Other models such as the dispersion model and the Lagrangian model are also applied and presented in this Special Issue. Prato and Huertas [
8] assessed the agricultural burning influence-area using the air dispersion model of AERMOD. Agricultural burning, including short-term climate change forcing pollutants such as black carbon is still a common practice around the world. The legal requirements to commence regulatory actions to control them relate to the identification of the area of influence. However, this task is challenging from the experimental and modeling point of view, since it is a short-term event and the source area of the pollutants moves. Different sizes and geometries of burning areas located on flat terrains, and with several crops burning under worst-case scenarios of meteorological conditions were considered in this study. The influence area was determined as the largest area where the short-term concentrations of pollutants (1 h or one day) exceed the local air quality standards.
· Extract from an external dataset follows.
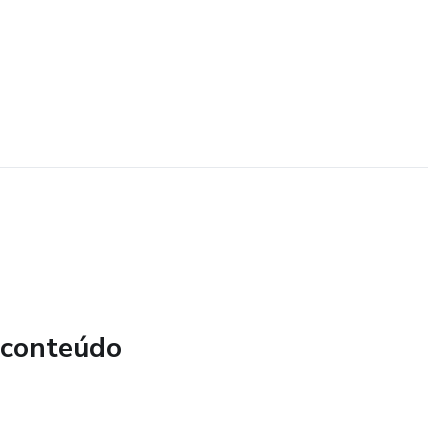
 conteúdo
It was found that this area forms a band around the burning area, the size of which increases with the burning rate but not with its size. Haszpra [
9] introduced a Lagrangian model called the Real Particle Lagrangian Trajectory model—Chaos version (RePLaT-Chaos), which specifically aims to demonstrate the chaotic behavior of pollutants, i.e., the advection dynamics of pollutants shows the typical characteristics, such as sensitivity to the initial conditions, irregular motion, and complicated but well-organized (fractal) structures. This study presents possible applications of a RePLaT-Chaos by means of which the characteristics of the long-range atmospheric spreading of volcanic ash clouds and other pollutants can be investigated in an easy and interactive way. This application is also a suitable tool for studying the chaotic features of advection, and determines two quantities which describe the chaotic nature of the advection processes: the stretching rate quantifies the strength of the exponential stretching of pollutant clouds, and the escape rate characterizes the rate of the rapidity by which the settling particles of a pollutant cloud leave the atmosphere.
The goal of this Special Issue is to present a research with a wide perspective, involving multi-scale modeling research studies with different types of modeling applications, and the nine papers in this Special Issue achieve this goal. The research presented in these nine papers demonstrate the usefulness of modeling applications.